In January this year I've spent a week in Capetown with my colleagues Pamela Boumeester, Joeri Kabalt and Robert van Noort. We’ve interviewed South African leaders who stood up in the time of legalized apartheid or played an imported role in the reconciliation process. The interviews are a preliminary research for a new leadership program on ethics, integrity and reconciliation. We design this program in cooperation with Fanie du Toit, director of the South African Institute of Justice and Reconciliation. We want it to become a journey, framed with stories, practices and meetings for both African and European leaders
on focus points in society and organizations.
During that week I’ve gained a few profound insights about leadership. I’ve learned that leadership is about having an impact in your system, by taking a serious risk. There’s something at stake: your reputation, your money or even your life. All the people that we’ve interviewed, did have - or should I say: did live - certain values that they stood up for. The reverend of one of Capetown’s many township churches is a good example. He was pretty clear that his goal is to pretect the dignitiy of a human being, whenever that is at stake. It didn’t even feel so much as a choice for him. He said: I can’t keep my mouth, whenever the dignity of a person is at stake.
How can you as a leader stand up for what’s important to you? I’ve learned these major lessons:
- Stay rooted in your community and stand up: All the leaders that we’ve interviewed, were leading in their own community. Many of them stated that they wouldn’t be able to have impact in other communities, than their own. One of them pointed it this way: I grew up in the community that I lead now. I speak their language and understand their culture. I know their dancing and crying from deep inside. I understand their messages and their hope. You can only have impact on the community that you’re rooted in.
- Get out and become aware of your story: Both in the American leadership books that I’m reading at the moment, and during the interviews in South Africa, I've experienced the power of stories. Personal stories are universal. One of the artists that we’ve interviewed, told about her journey to a place outside the country. When she was abroad, she found the space to look at her own story and reflect on it. You need connection to have impact. But you need to have distance to reflect on your own story, and how that’s framed in the bigger picture. When was the last time that you’ve created some distance? When was the last time that you told a personal story as a leader? Get out, get confronted with you own story.
- Count your blessings and multiply them.

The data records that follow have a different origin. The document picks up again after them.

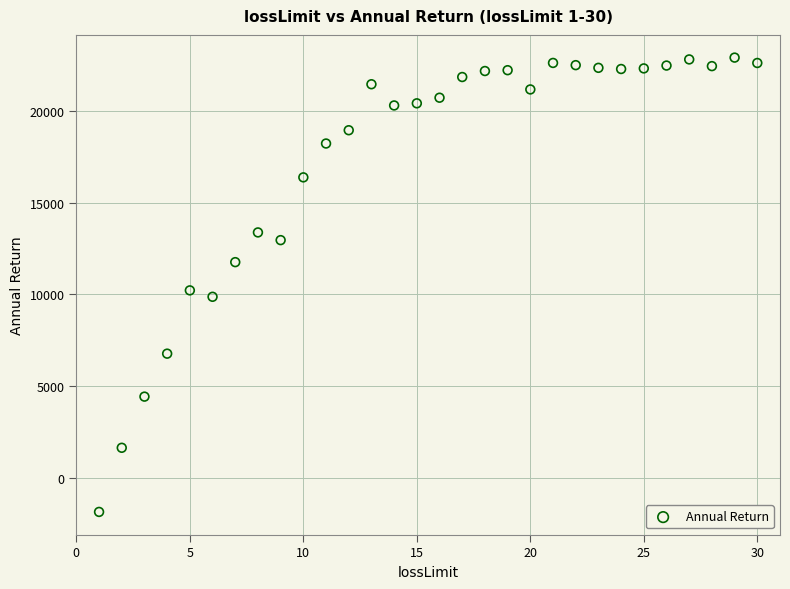

What Y value in the scatter plot is closest to 10529?

10223.1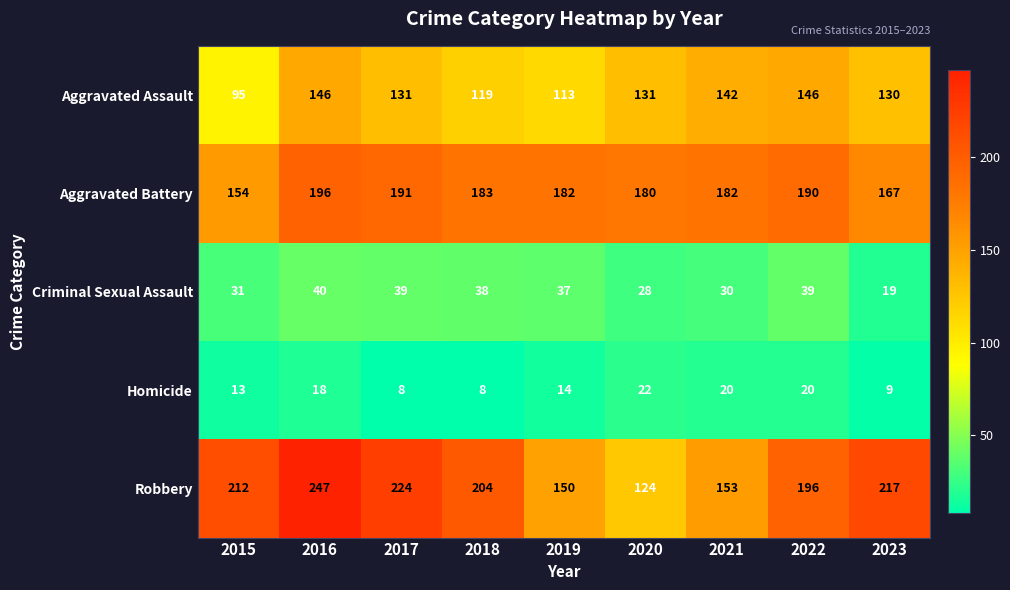

How many distinct data groups are displayed?

5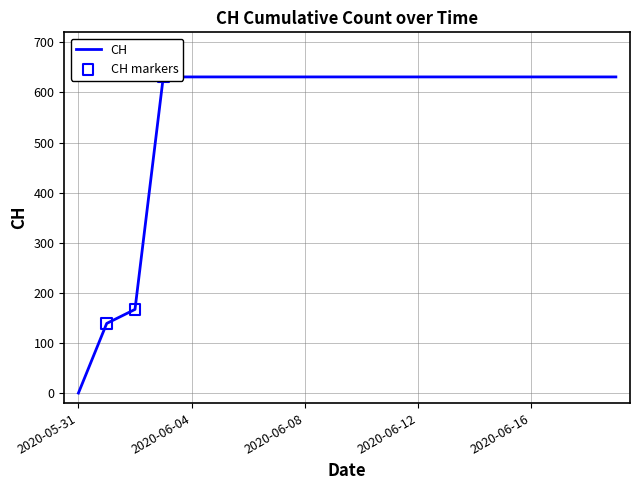

Approximately how many times larger is the value at 2020-06-04 compared to 2020-06-09?

1.0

You can only give to other people, what has been given to you. One of the South African leaders told about what he’s received from the church that he’s working for now. As a youngster he didn’t find money to continue his education. He knocked at the door of the church. The minister opened the door. Though he didn’t know him at all, the minister payed everything for him. Since that time this leader can’t stand seeing young people knocking at the church door, begging for help. He said: I’m fortunate, because I've had the opportunity to join the best schools and universities. It reminds me to my indeptedness to those that never received it.
- Read the messages and respond to them. Many of the people that we’ve talked to, were able to recognize ‘messages of hope and excitement’ in their environment. Even when the situation was very difficult. Someone said: I saw messages of hope and excitement: wonderful things that could happen in an environment with many difficulties and challenges. This leader was actually confronted with these messages. He said: It was like I started reading a book. I couldn’t stop reading. It was impossible not to take action and respond to these messages of hope. For me, my community was an open book.
Can you as a leader go wrong by standing up for you values, when something is at stake? You certainly can. The question in reverse is what do you loose when you don’t stand up: your values, your identity? I’m starting to believe that these are far more valuable than anything else.
Question: Which examples do you have of leaders who put something at stake?